We have a variety of collars on our goats, have had them for over 20 years now. We've never had a goat get hung up by the collar, but we've lost them about every other way you can think of. I like to keep them fairly snug up high, SWMBO likes them down lower. I don't think any of the dog collars we use are break away and the rope collars surely aren't. It's something to consider though. 

When we put them out on pasture the collars generally come off.


----------



## Otter (Jan 15, 2008)

Nope, never, and never any need.

My goats will all lead with my gently holding an ear as a suggestion. If I need to actually move them, the tiny bit of hay twine in my pocket gets looped over and I hold both ends in my hand. 
If I feel that they are going to be stubborn, which they are generally outgrown by a year, the little piece of hay twine makes a simple halter with one knot, and again, slips right on, off, and back in my pocket.

Why take a risk, when that is so cheap, simple and effective?


----------



## LFRJ (Dec 1, 2006)

Meat goats - no collars. Milking does - yes collars, and yes they're handy. Kids and bucks - no need. 

This is dependent upon the animal too. Our milking does are mellow enough that we don't have problems. If their personalities warranted a hazard, we'd do without. We had breakaways, but one of the does chewed them off the others. (Took a while to figure out who ... weren't able to identify our culprit until it came down to the last goat wearing a collar).


----------



## MeatPigeons (Aug 10, 2013)

Yep. They free range too.
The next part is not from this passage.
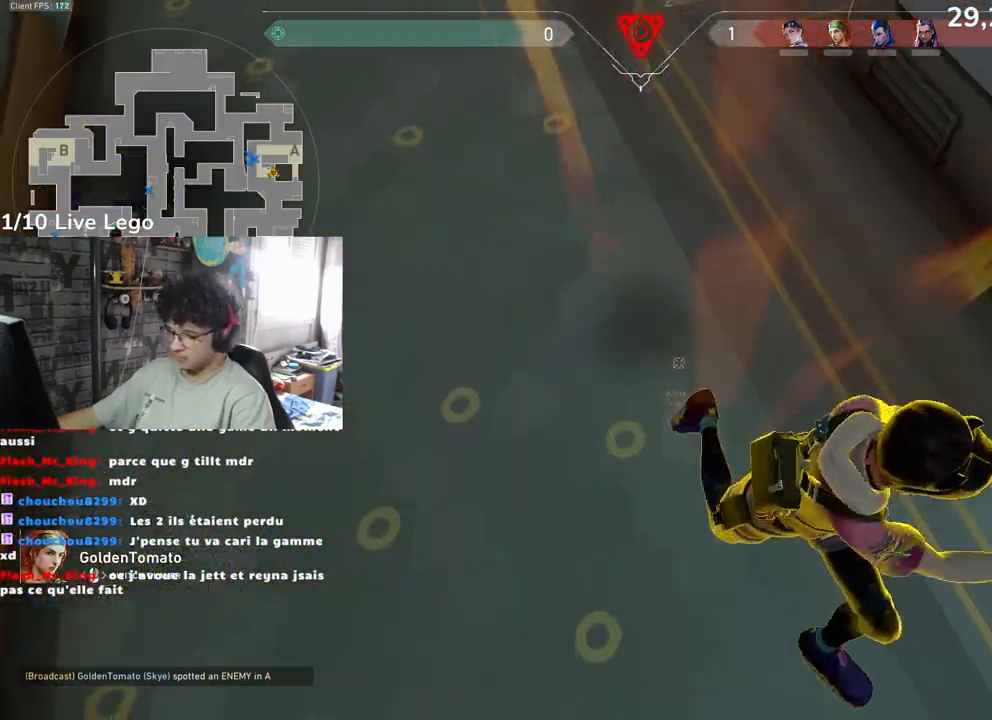
Gameplay with keyboard and mouse; each line is a JSON object with the keys and mouse buttons held at the frame after it. "events" lists presses ("down") and releases ("up") of "a", "ctrl", "d", "e", "f", "q", "r", "s", "shift", "space", "tab", "z", "mouse_left", "mouse_wheel", "mouse_right", "mouse_mb4" and "mouse_mb5" between this image and that frame as [ms after this image, input, new state], when the widget could be followed in between. "mouse_left", "mouse_wheel", "mouse_right", "mouse_mb4", "mouse_mb5" = the "left", "wheel", "right", "mb4", "mb5" buttons of the "mouse" list. No other keys are recorded. "wheel" means that the mouse wheel is clicked or scrolled. Not read: mouse_move.
{"keys": ["tab"], "mouse": ["mb4"], "events": [[283, "tab", "down"], [367, "mouse_mb4", "down"]]}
One is pretty wild, other is mellow, but collars are just useful for leading.


----------



## karenp (Jun 7, 2013)

I had collars on the last batch, these chew them off each other.


----------



## Joy Bell Farm (Jul 30, 2013)

I have a few thats not tame and there the ones that find my holes. We live on a somewhat busy road. And when they get out it takes everyone in the family to catch. So a colar is needed. 1 doe im about to turn into goat kabobs if she keeps her antics up. I know my fences need work but goodness. She can get threw chain link and dog kennel panel like a ghost . None of my other does can figure out chain link or dog kennels.


----------



## Doug Hodges (Jul 22, 2013)

Looks like the majority use collars all the time.


----------



## MDKatie (Dec 13, 2010)

I use narrow dog collars w/ plastic clasps on my milking does. There isn't anything they can get caught on...no access to any wooded areas and there is a hot wire keeping them off the fence. The kids don't get collars...they are too stupid still. :hysterical: Plus I only need collars on the milkers because I have to walk them all the way to the barn to milk. Most of the time they do fine and know where to go, but you know goats...sometimes they think they would rather go where they want to go.


----------



## Doug Hodges (Jul 22, 2013)

Mine run to the front of the line and I would have 4 of them on the milk stand at once if I didn't lead them to it one at a time. Trust me. Its happened.


----------



## CraterCove (Jan 24, 2011)

There kind of need to be another category, I use collars all the time and they are break away collars. 

It's a really interesting subject. I have never encountered collar eating goats... and yet, I don't have to see a crazy goat related thing to believe it utterly!


----------



## Cannon_Farms (Aug 28, 2008)

Crater, there is a election available for breakaway collars.
Im not a sheeple and wont follow the vast majority


----------



## CraterCove (Jan 24, 2011)

I'm not a sheeple I'm a.. uhh goatple. I have collars of different colors on my girls but I don't actually _use_ them like grab and lead with them, they come when called and they are all the plastic chain break aways. I don't fret if one breaks and they don't have one for awhile, it's more for ID at a distance so I know which name to call. But I surely would not put collars on my goats that they could not get loose from if they were caught up... they wander the brush and play and jump on things, too dangerous for my tastes.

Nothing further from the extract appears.